User Behavior Models for Identity Management
User behavior models can detect security attacks and risks. We have developed models that protect Oracle assets using a unique clustering approach.
User Behavior Models for Identity Management
User Behavior Models for Identity Management
User behavior models can detect security attacks and risks. We have developed models that protect Oracle assets using a unique clustering approach.
Project Overview
Oracle Single Sign On (SSO) is an Identity Management tool created to allow Oracle employees a single point of access to Oracle assets. As such, SSO needs robust protection against security attacks such as password guessing and credential stuffing using (e.g.) stolen credentials purchased on the Darkweb. To provide this protection, we create user behavior profiles for every SSO and VPN user. These profiles are based on user access patterns that are clustered using a non-parametric clustering technique invented at Oracle. User profiles represent normal account behavior, and differences from this normal behavior are flagged as anomalies. Because user behavior change can be normal, e.g., a user starts a new project, and our security investigation resources are limited, we have built applications on top of the user behavior anomaly detection to find anomalies that seem especially concerning. For example, our Hypersonic application looks for SSO logins from 2 locations in a time period for which travel is physically impossible.

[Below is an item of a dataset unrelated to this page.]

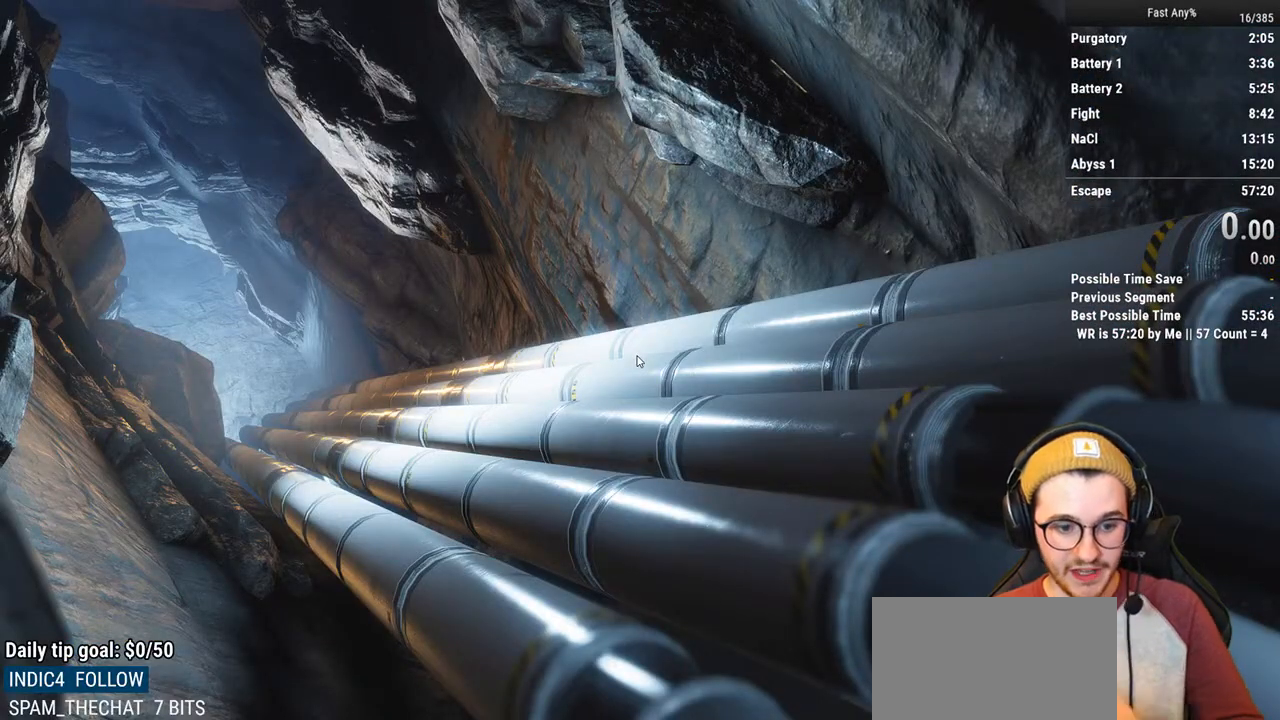
{"keys": [], "mouse": [], "events": []}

Our user behavior models have been ported to the OCI Identity Management environment. This application is more difficult because only log events generated from user actions are available. We need to sequence the events, predict the future event stream, and detect anomalies from low probability future events. We create clusters of users with similar behavior and detect odd behavior, such as a cluster with a single user, and also detect user movement among clusters, which could represent anomalous behavior.